Zviad Adzinbaia, a Doctoral Fellow at the Fletcher School of Law and Diplomacy, told me that if the US and EU sanction Ivanishvili, it’s crucial that they “clearly communicate the reasons to prevent Ivanishvili from blaming a nonexistent ‘Global War Party.’ He should understand that the Georgian people are not defenseless against their own government and Russian occupying forces”.

For Georgia’s ruling party, it is far more convenient to blame foreign powers than address why thousands of one’s citizens are standing in the street in helmets and gas masks. Ivanishvili’s obsessive fears may soon be a self-fulfilling prophecy.

For more than 20 years, some 80% of Georgian people have supported joining both NATO and the EU. In response, the United States has shared intelligence and poured resources into Georgia for joint military exercises, Combined Special Forces Exchange Training (JCET), counterterrorism efforts, anti-corruption coordination and $6 billion in investment.

Despite their strategic partnership, Brussels and Washington can no longer assume Georgia’s alignment, much less a safe place for Western officials to reside.

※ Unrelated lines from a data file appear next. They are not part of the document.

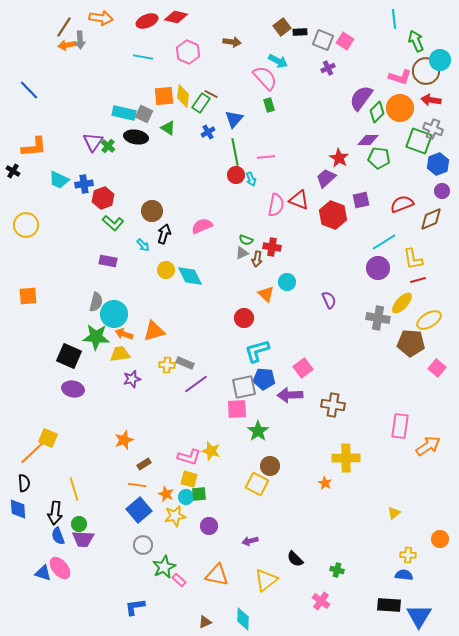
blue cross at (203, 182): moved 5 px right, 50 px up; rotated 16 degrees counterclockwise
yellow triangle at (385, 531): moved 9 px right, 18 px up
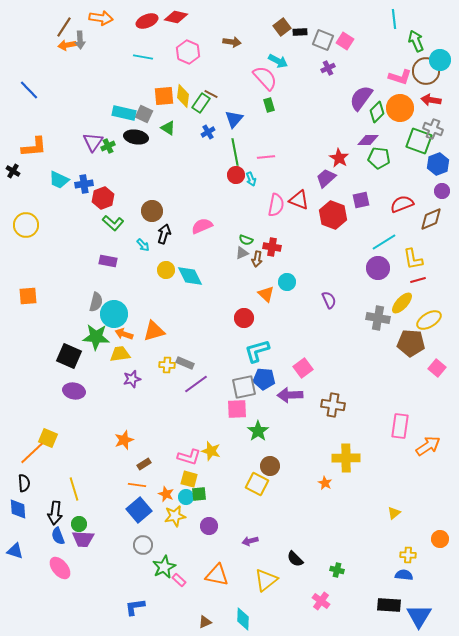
green cross at (108, 146): rotated 24 degrees clockwise
purple ellipse at (73, 389): moved 1 px right, 2 px down
blue triangle at (43, 573): moved 28 px left, 22 px up
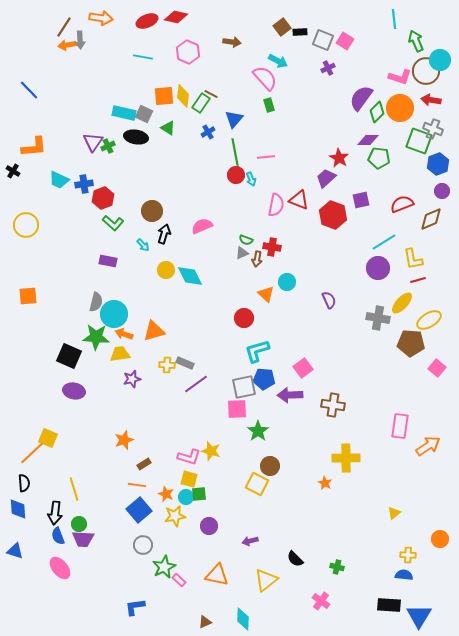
green cross at (337, 570): moved 3 px up
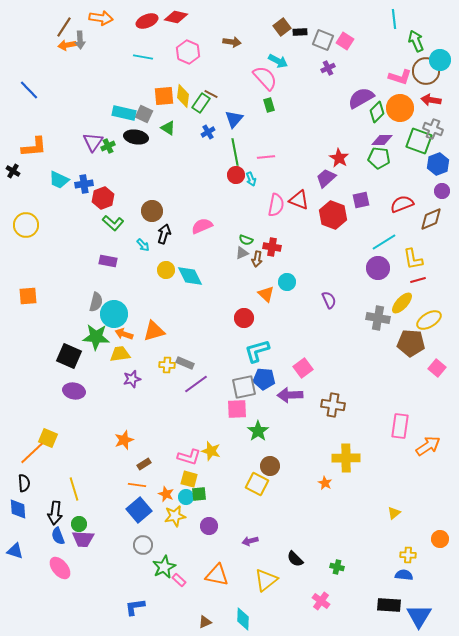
purple semicircle at (361, 98): rotated 24 degrees clockwise
purple diamond at (368, 140): moved 14 px right
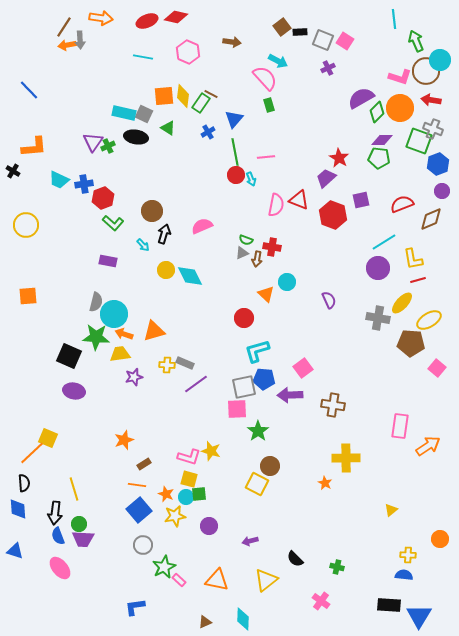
purple star at (132, 379): moved 2 px right, 2 px up
yellow triangle at (394, 513): moved 3 px left, 3 px up
orange triangle at (217, 575): moved 5 px down
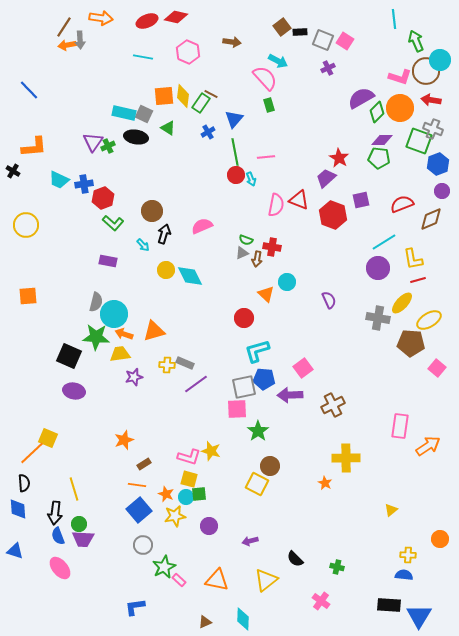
brown cross at (333, 405): rotated 35 degrees counterclockwise
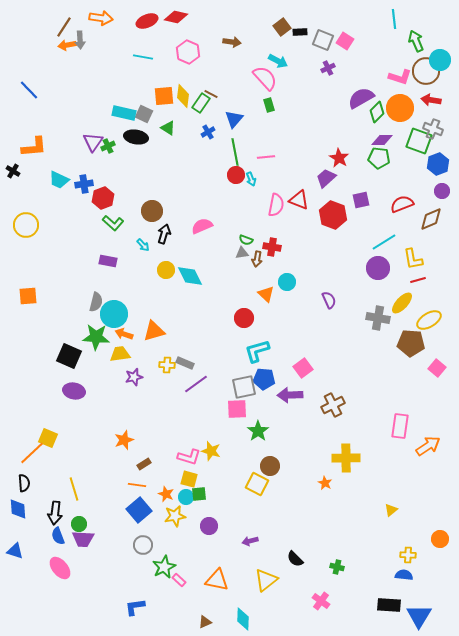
gray triangle at (242, 253): rotated 16 degrees clockwise
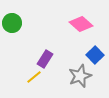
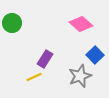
yellow line: rotated 14 degrees clockwise
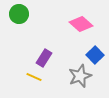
green circle: moved 7 px right, 9 px up
purple rectangle: moved 1 px left, 1 px up
yellow line: rotated 49 degrees clockwise
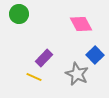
pink diamond: rotated 20 degrees clockwise
purple rectangle: rotated 12 degrees clockwise
gray star: moved 3 px left, 2 px up; rotated 25 degrees counterclockwise
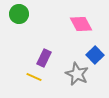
purple rectangle: rotated 18 degrees counterclockwise
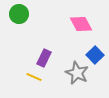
gray star: moved 1 px up
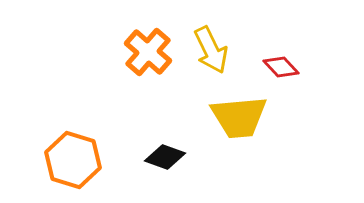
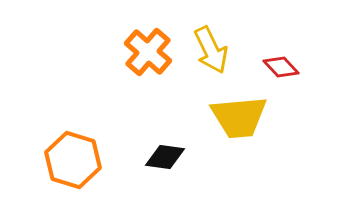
black diamond: rotated 12 degrees counterclockwise
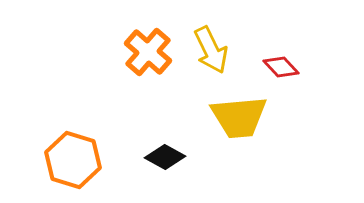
black diamond: rotated 21 degrees clockwise
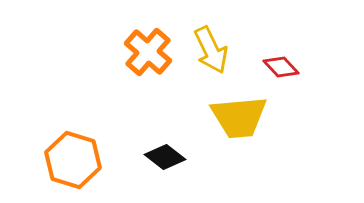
black diamond: rotated 9 degrees clockwise
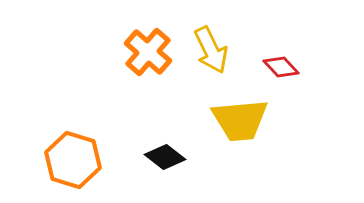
yellow trapezoid: moved 1 px right, 3 px down
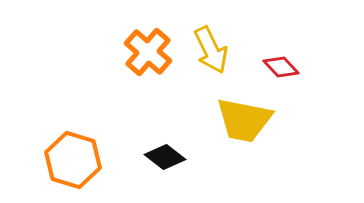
yellow trapezoid: moved 4 px right; rotated 16 degrees clockwise
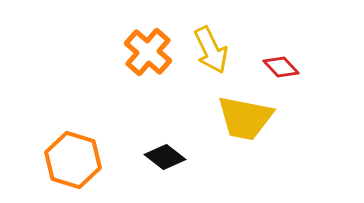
yellow trapezoid: moved 1 px right, 2 px up
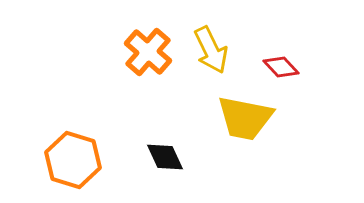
black diamond: rotated 27 degrees clockwise
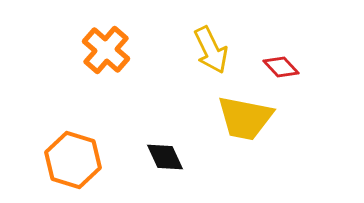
orange cross: moved 42 px left, 2 px up
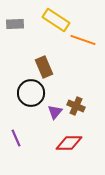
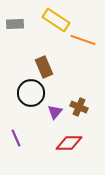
brown cross: moved 3 px right, 1 px down
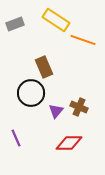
gray rectangle: rotated 18 degrees counterclockwise
purple triangle: moved 1 px right, 1 px up
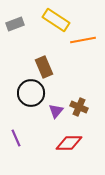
orange line: rotated 30 degrees counterclockwise
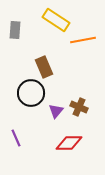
gray rectangle: moved 6 px down; rotated 66 degrees counterclockwise
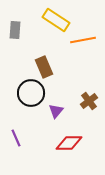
brown cross: moved 10 px right, 6 px up; rotated 30 degrees clockwise
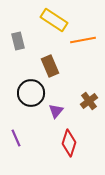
yellow rectangle: moved 2 px left
gray rectangle: moved 3 px right, 11 px down; rotated 18 degrees counterclockwise
brown rectangle: moved 6 px right, 1 px up
red diamond: rotated 72 degrees counterclockwise
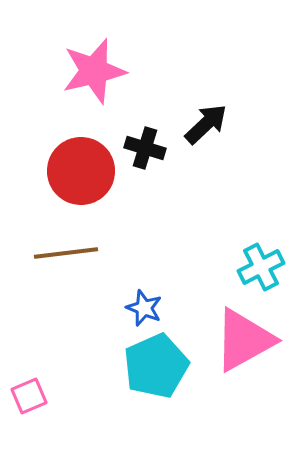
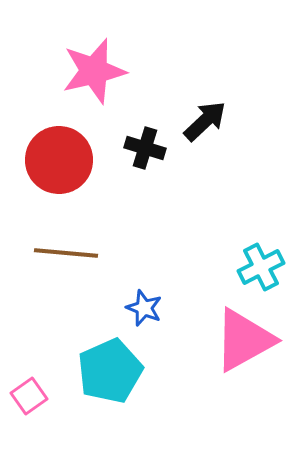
black arrow: moved 1 px left, 3 px up
red circle: moved 22 px left, 11 px up
brown line: rotated 12 degrees clockwise
cyan pentagon: moved 46 px left, 5 px down
pink square: rotated 12 degrees counterclockwise
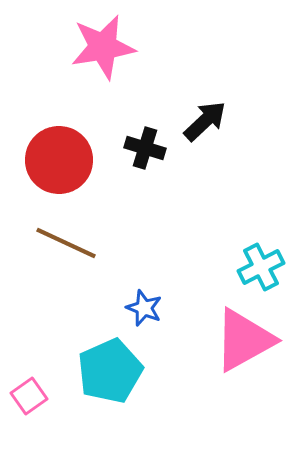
pink star: moved 9 px right, 24 px up; rotated 4 degrees clockwise
brown line: moved 10 px up; rotated 20 degrees clockwise
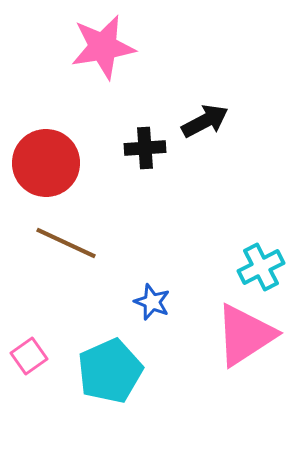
black arrow: rotated 15 degrees clockwise
black cross: rotated 21 degrees counterclockwise
red circle: moved 13 px left, 3 px down
blue star: moved 8 px right, 6 px up
pink triangle: moved 1 px right, 5 px up; rotated 4 degrees counterclockwise
pink square: moved 40 px up
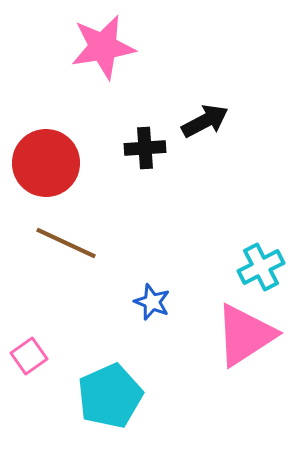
cyan pentagon: moved 25 px down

Only Moscow benefits from the current discord. Western governments must recognize what remains: an exposed flank in an ongoing and accelerating conflict with Russia.

The foreign agents bill is a symptom of a deeper issue – money. Ivanishvili’s political investments and appointment of close friends and former employees to top cabinet positions seems to ensure loyalty to him rather than to the Georgian public. If the US and EU are to genuinely support the Georgian people, their policies must reflect the harsh realities of Georgian Dream’s transformation.

The Georgian government has turned away from the West. The Georgian people have not.

The pressures of authoritarian intimidation and systematic violence have hardened Georgia’s young protestors like diamonds. They are organized and optimistic. They see themselves as European. And they are not afraid.

Another generation of Georgians have learned their own strength. Georgia’s democratic future rests firmly in their hands.

Will Cathcart is an American freelance journalist based in Tbilisi. He was previously a media adviser to Mikheil Saakashvili, former president of Georgia. The views expressed in this commentary are his own.